Arm has stated that Helium will be adopted across the M-profile roadmap over time. So we can expect future Cortex-M cores beyond M55 to support Helium as well.
Helium is enabled through the Armv8.1-M architecture. So any Armv8.1-M compatible core can implement Helium extensions in the future.
Conclusion
In summary, Helium vector instructions provide SIMD parallel processing capabilities to Cortex-M series processors, unlocking much higher performance and efficiency.

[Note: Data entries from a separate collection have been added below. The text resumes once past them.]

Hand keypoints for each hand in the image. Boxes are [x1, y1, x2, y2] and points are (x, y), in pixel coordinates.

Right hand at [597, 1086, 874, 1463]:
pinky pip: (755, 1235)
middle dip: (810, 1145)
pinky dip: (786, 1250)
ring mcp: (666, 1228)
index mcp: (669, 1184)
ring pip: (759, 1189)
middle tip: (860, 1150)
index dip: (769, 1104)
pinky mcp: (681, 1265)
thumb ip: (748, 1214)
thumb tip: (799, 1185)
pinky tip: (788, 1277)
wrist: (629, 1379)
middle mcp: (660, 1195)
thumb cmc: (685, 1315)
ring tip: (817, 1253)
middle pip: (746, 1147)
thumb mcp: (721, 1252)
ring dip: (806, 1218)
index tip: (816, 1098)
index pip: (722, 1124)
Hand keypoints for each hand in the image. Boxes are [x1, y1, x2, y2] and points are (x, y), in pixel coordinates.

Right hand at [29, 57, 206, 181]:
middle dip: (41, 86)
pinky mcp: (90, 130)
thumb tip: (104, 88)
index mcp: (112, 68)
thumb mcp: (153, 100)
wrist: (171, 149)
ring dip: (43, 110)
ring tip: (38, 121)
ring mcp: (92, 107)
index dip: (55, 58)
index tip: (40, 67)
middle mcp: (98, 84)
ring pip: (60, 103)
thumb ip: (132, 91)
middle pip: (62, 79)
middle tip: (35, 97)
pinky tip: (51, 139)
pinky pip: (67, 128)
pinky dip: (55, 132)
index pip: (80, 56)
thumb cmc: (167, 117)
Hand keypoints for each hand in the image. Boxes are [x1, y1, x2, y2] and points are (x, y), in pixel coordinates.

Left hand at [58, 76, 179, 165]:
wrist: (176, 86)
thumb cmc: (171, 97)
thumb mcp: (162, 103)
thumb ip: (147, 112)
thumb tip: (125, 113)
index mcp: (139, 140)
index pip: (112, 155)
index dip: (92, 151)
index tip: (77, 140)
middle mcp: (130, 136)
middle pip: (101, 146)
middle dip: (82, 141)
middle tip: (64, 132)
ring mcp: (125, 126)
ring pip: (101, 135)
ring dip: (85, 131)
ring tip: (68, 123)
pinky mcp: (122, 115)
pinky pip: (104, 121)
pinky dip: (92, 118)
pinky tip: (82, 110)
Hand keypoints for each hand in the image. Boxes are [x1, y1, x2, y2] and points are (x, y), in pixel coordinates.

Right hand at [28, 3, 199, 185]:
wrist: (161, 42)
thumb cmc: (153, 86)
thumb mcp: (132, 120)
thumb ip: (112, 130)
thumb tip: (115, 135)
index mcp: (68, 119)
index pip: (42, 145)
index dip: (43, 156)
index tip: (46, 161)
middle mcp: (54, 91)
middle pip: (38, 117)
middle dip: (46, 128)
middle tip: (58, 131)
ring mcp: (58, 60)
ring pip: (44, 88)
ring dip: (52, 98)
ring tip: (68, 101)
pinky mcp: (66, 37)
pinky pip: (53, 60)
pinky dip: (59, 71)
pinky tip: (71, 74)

The combination of compact ISA, easy programming through intrinsics, and scalability across the M-profile family enables new applications in signal processing, computer vision, control systems and machine learning.
As Helium gets adopted in more microcontrollers, it will become a key differentiating feature for the Cortex-M processors compared to competing architectures. The ability to accelerate advanced algorithms involving vector math while maintaining deterministic real-time performance allows Arm to target a wide range of embedded applications with Cortex-M series cores.